The first time I inherited a system with hard-coded database passwords in environment variables, I found the same credential pasted in four places: a Terraform variable, a Lambda config, a CI secret, and, naturally, a Slack message from 2021. Rotating it meant touching all four without breaking anything. We didn't rotate it for two years.

AWS Secrets Manager exists precisely to kill that pattern. But the part people get wrong is rotation: dropping a secret into Secrets Manager doesn't rotate it. You have to understand the four-step rotation contract, and that's what trips most teams up.
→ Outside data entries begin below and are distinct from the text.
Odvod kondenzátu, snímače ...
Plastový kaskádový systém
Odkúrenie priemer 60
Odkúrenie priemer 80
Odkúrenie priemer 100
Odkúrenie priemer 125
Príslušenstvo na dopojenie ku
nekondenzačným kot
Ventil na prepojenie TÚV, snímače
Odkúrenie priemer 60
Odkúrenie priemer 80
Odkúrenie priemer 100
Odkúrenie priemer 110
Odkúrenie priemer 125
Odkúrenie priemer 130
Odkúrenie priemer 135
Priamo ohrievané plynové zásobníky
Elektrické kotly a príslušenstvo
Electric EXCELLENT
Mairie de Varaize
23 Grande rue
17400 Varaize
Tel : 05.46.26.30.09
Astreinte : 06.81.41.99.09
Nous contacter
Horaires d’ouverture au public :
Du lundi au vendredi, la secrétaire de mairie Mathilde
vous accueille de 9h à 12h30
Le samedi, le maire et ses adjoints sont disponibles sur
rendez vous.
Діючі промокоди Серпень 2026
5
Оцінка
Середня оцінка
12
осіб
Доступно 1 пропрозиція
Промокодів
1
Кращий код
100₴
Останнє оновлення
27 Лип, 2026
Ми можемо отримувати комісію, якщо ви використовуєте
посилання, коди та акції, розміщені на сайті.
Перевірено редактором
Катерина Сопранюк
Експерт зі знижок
What rotation actually does

Secrets Manager rotation is driven by a Lambda function that Secrets Manager invokes on a schedule, passing a Step in the event. Your function must implement four discrete steps, each idempotent:

  1. createSecret, generate a new credential and store it as the AWSPENDING version.
  2. setSecret, apply the pending credential to the actual resource (e.g. ALTER USER ... PASSWORD).
  3. testSecret, verify the new credential works by actually using it.
  4. finishSecret, move the AWSCURRENT label to the pending version.
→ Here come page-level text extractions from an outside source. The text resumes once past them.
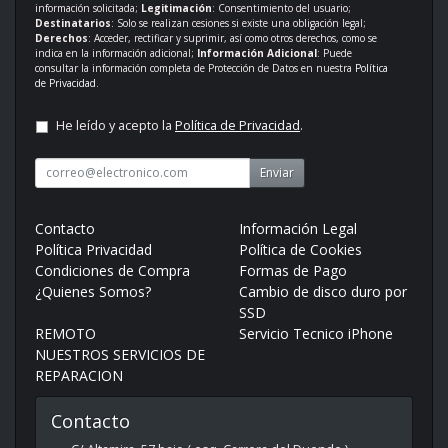
información solicitada;
Legitimación
: Consentimiento del usuario;
Destinatarios
: Solo se realizan cesiones si existe una obligación legal;
Derechos
: Acceder, rectificar y suprimir, así como otros derechos, como se
indica en la información adicional;
Información Adicional
: Puede
consultar la información completa de Protección de Datos en nuestra
Política
de Privacidad
.
He leído y acepto la
Política de Privacidad
.
Enviar
Contacto
Información Legal
Política Privacidad
Política de Cookies
Condiciones de Compra
Formas de Pago
¿Quienes Somos?
Cambio de disco duro por
SSD
REMOTO
Servicio Tecnico iPhone
NUESTROS SERVICIOS DE
REPARACION
Contacto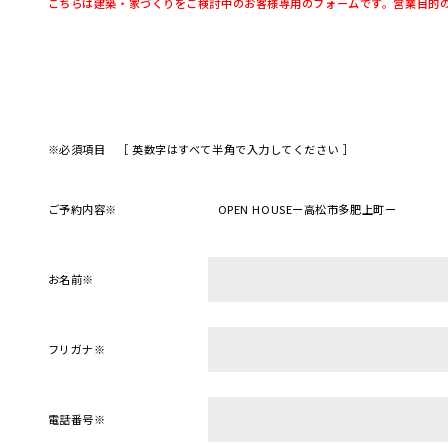
こちらは建築・家づくりをご検討中のお客様専用のフォームです。営業目的
※必須項目 ［ 英数字はすべて半角で入力してください ］
ご予約内容
※
お名前
※
フリガナ
※
電話番号
※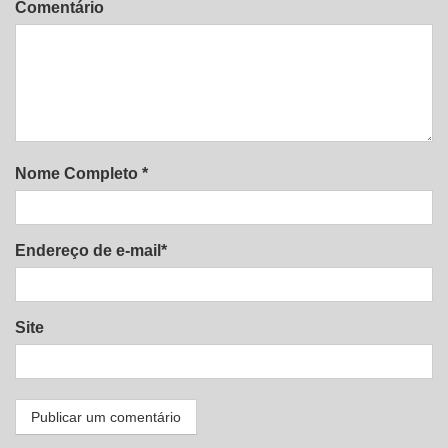
Comentário
Nome Completo *
Endereço de e-mail*
Site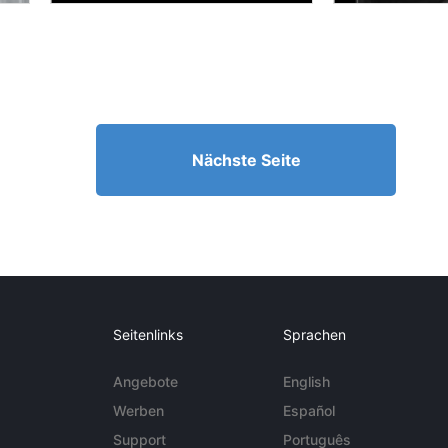
Nächste Seite
Seitenlinks
Sprachen
Angebote
English
Werben
Español
Support
Português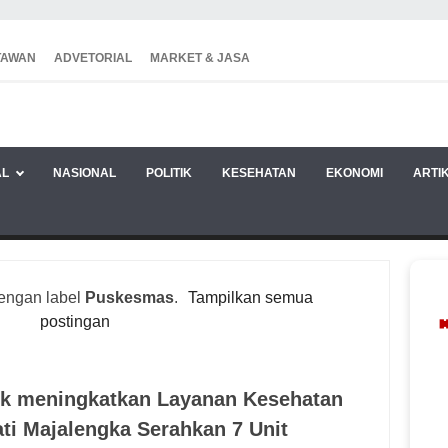
TAWAN
ADVETORIAL
MARKET & JASA
AL
NASIONAL
POLITIK
KESEHATAN
EKONOMI
ARTI
engan label
Puskesmas
.
Tampilkan semua
postingan
k meningkatkan Layanan Kesehatan
ti Majalengka Serahkan 7 Unit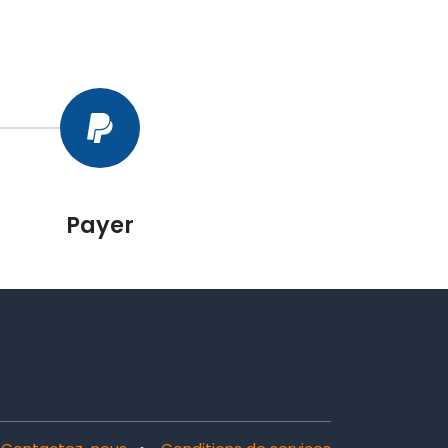
Payer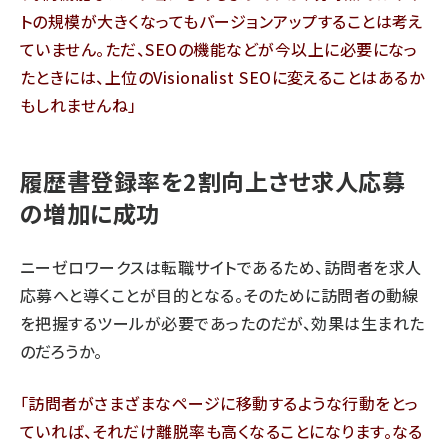
トの規模が大きくなってもバージョンアップすることは考え
ていません。ただ、SEOの機能などが今以上に必要になっ
たときには、上位のVisionalist SEOに変えることはあるか
もしれませんね」
履歴書登録率を2割向上させ求人応募
の増加に成功
ニーゼロワークスは転職サイトであるため、訪問者を求人
応募へと導くことが目的となる。そのために訪問者の動線
を把握するツールが必要であったのだが、効果は生まれた
のだろうか。
「訪問者がさまざまなページに移動するような行動をとっ
ていれば、それだけ離脱率も高くなることになります。なる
The two-version model (AWSCURRENT and AWSPENDING) is the whole trick: the old credential keeps working until finishSecret flips the label, so there's no window where consumers are locked out.
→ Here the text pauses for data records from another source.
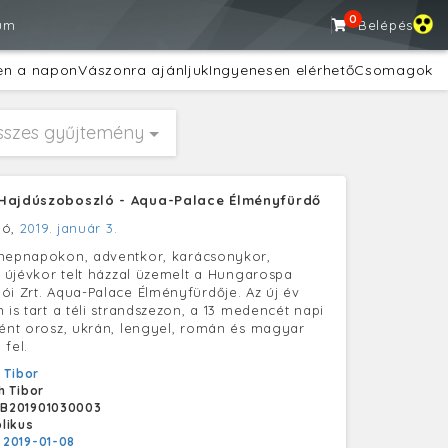
0
um
Belépés
en a napon
Vászonra ajánljuk
Ingyenesen elérhető
Csomagok
sszes gyűjtemény
Hajdúszoboszló - Aqua-Palace Élményfürdő
ló,
2019. január 3.
nnepnapokon, adventkor, karácsonykor,
r, újévkor telt házzal üzemelt a Hungarospa
ói Zrt. Aqua-Palace Élményfürdője. Az új év
 is tart a téli strandszezon, a 13 medencét napi
ként orosz, ukrán, lengyel, román és magyar
 fel.
 Tibor
h Tibor
B201901030003
likus
:
2019-01-08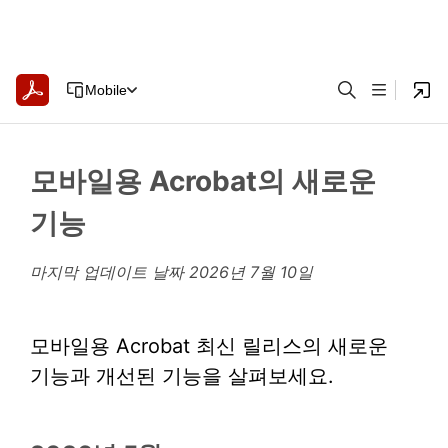
Mobile
모바일용 Acrobat의 새로운
기능
마지막 업데이트 날짜
2026년 7월 10일
모바일용 Acrobat 최신 릴리스의 새로운
기능과 개선된 기능을 살펴보세요.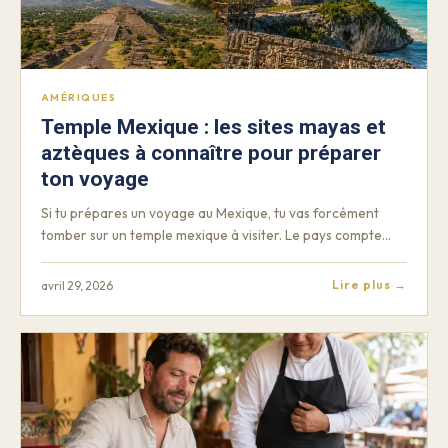
AMÉRIQUES
Temple Mexique : les sites mayas et
aztèques à connaître pour préparer
ton voyage
Si tu prépares un voyage au Mexique, tu vas forcément
tomber sur un temple mexique à visiter. Le pays compte…
Lire plus →
avril 29, 2026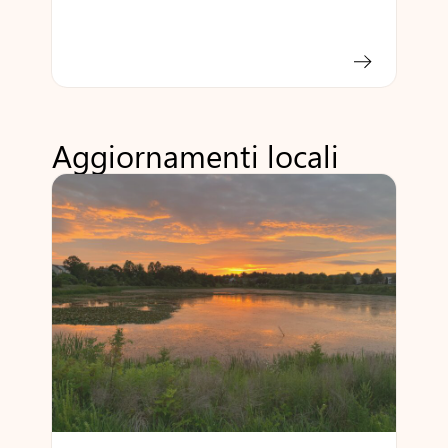
Aggiornamenti locali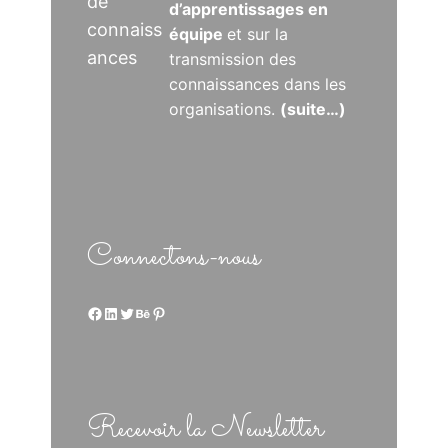
de
d’apprentissages en
connaiss
équipe
et sur la
ances
transmission des
connaissances dans les
organisations.
(suite…)
Connectons-nous
Facebook
LinkedIn
Twitter
Behance
Pinterest
Recevoir la Newsletter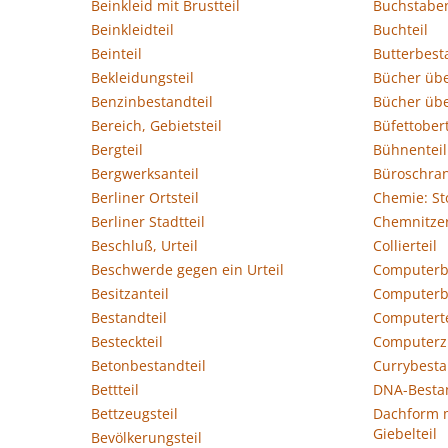
Beinkleid mit Brustteil
Buchstaben
Beinkleidteil
Buchteil
Beinteil
Butterbest
Bekleidungsteil
Bücher übe
Benzinbestandteil
Bücher übe
Bereich, Gebietsteil
Büfettobert
Bergteil
Bühnenteil
Bergwerksanteil
Büroschran
Berliner Ortsteil
Chemie: Sto
Berliner Stadtteil
Chemnitzer
Beschluß, Urteil
Collierteil
Beschwerde gegen ein Urteil
Computerb
Besitzanteil
Computerb
Bestandteil
Computerte
Besteckteil
Computerz
Betonbestandteil
Currybesta
Bettteil
DNA-Bestan
Bettzeugsteil
Dachform 
Giebelteil
Bevölkerungsteil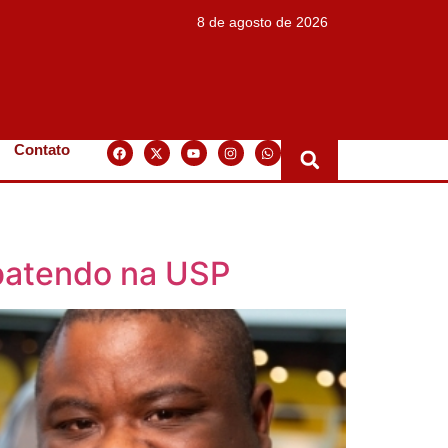
8 de agosto de 2026
Contato
ebatendo na USP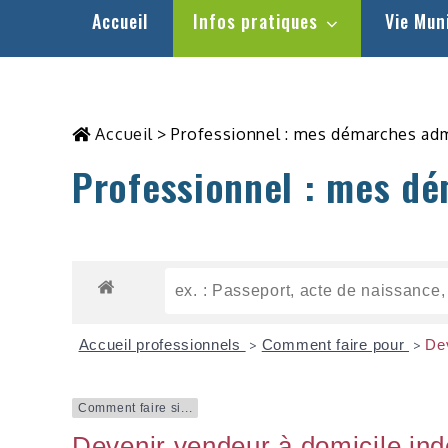
Accueil
Infos pratiques
Vie Mun
Accueil
>
Professionnel : mes démarches adm
Professionnel : mes dé
Accueil professionnels
Comment faire pour
Dev
>
>
Comment faire si...
Devenir vendeur à domicile in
The single-user vs two-user trade-off

For RDS and a few other databases, AWS ships managed rotation Lambdas with two strategies, and choosing wrong causes outages:

StrategyHow it worksWatch out
Single userRotates the password of one user in placeBrief window where open connections may hold the old password; fine for low-churn clients with retries
Alternating usersMaintains two users, rotates the inactive one, then switchesZero-downtime, but needs a superuser/clone grant and double the users to manage
If your app pools connections and can't tolerate a single failed auth, use the alternating-users strategy. The single-user one is simpler but assumes your clients reconnect cleanly.

Wiring it up with the CLI

For an RDS Postgres credential, you create the secret, then attach a rotation schedule pointing at the managed Lambda. The RotationRules support a cron-like ScheduleExpression as well as a simple day count:

aws secretsmanager create-secret \
  --name prod/checkout/db \
  --secret-string '{"username":"app","password":"REPLACE_ME","host":"checkout.abc123.us-east-1.rds.amazonaws.com","port":5432,"dbname":"checkout"}'

aws secretsmanager rotate-secret \
  --secret-id prod/checkout/db \
  --rotation-lambda-arn arn:aws:lambda:us-east-1:111122223333:function:SecretsManagerRDSPostgreSQLRotationSingleUser \
  --rotation-rules '{"ScheduleExpression":"rate(30 days)"}'

That rotate-secret call triggers an immediate rotation as well as setting the recurring schedule, so it doubles as your verification that the whole pipeline works end to end.

Retrieving it from code, and caching

The mistake I see most: calling get_secret_value on every request. That adds latency and can hit API throttling. Use the AWS-provided caching library so you fetch once and refresh in the background:

from aws_secretsmanager_caching import SecretCache, SecretCacheConfig
import boto3, json

client = boto3.client("secretsmanager")
cache = SecretCache(
    config=SecretCacheConfig(secret_refresh_interval=300),
    client=client,
)

def get_db_creds():
    raw = cache.get_secret_string("prod/checkout/db")
    return json.loads(raw)

The cache transparently picks up the new AWSCURRENT version on its next refresh, so rotation and the application stay decoupled. Just make sure the refresh interval is shorter than any connection's lifetime so reconnects grab fresh credentials.

Locking down access

Rotation only helps if the blast radius is small. A few non-negotiables I enforce:

  • Encrypt with a customer-managed KMS key, not the default aws/secretsmanager key, so you control the key policy and audit decrypts separately.
  • Scope IAM to specific secret ARNs with a path prefix like prod/checkout/*, never secretsmanager:GetSecretValue on *.
  • Turn on CloudTrail data events for Secrets Manager so every GetSecretValue is logged.
  • Use VPC endpoints (com.amazonaws.region.secretsmanager) so retrieval never leaves the AWS network.

Takeaways

  • Storing a secret isn't rotating it, rotation is a four-step Lambda contract (create, set, test, finish) built on the AWSCURRENT/AWSPENDING version labels.
  • Pick single-user rotation for simplicity, alternating-users for true zero-downtime with pooled connections.
  • Cache retrieved secrets with the official caching library; never call GetSecretValue per request.
  • Shrink blast radius with customer-managed KMS keys, ARN-scoped IAM, CloudTrail data events, and VPC endpoints.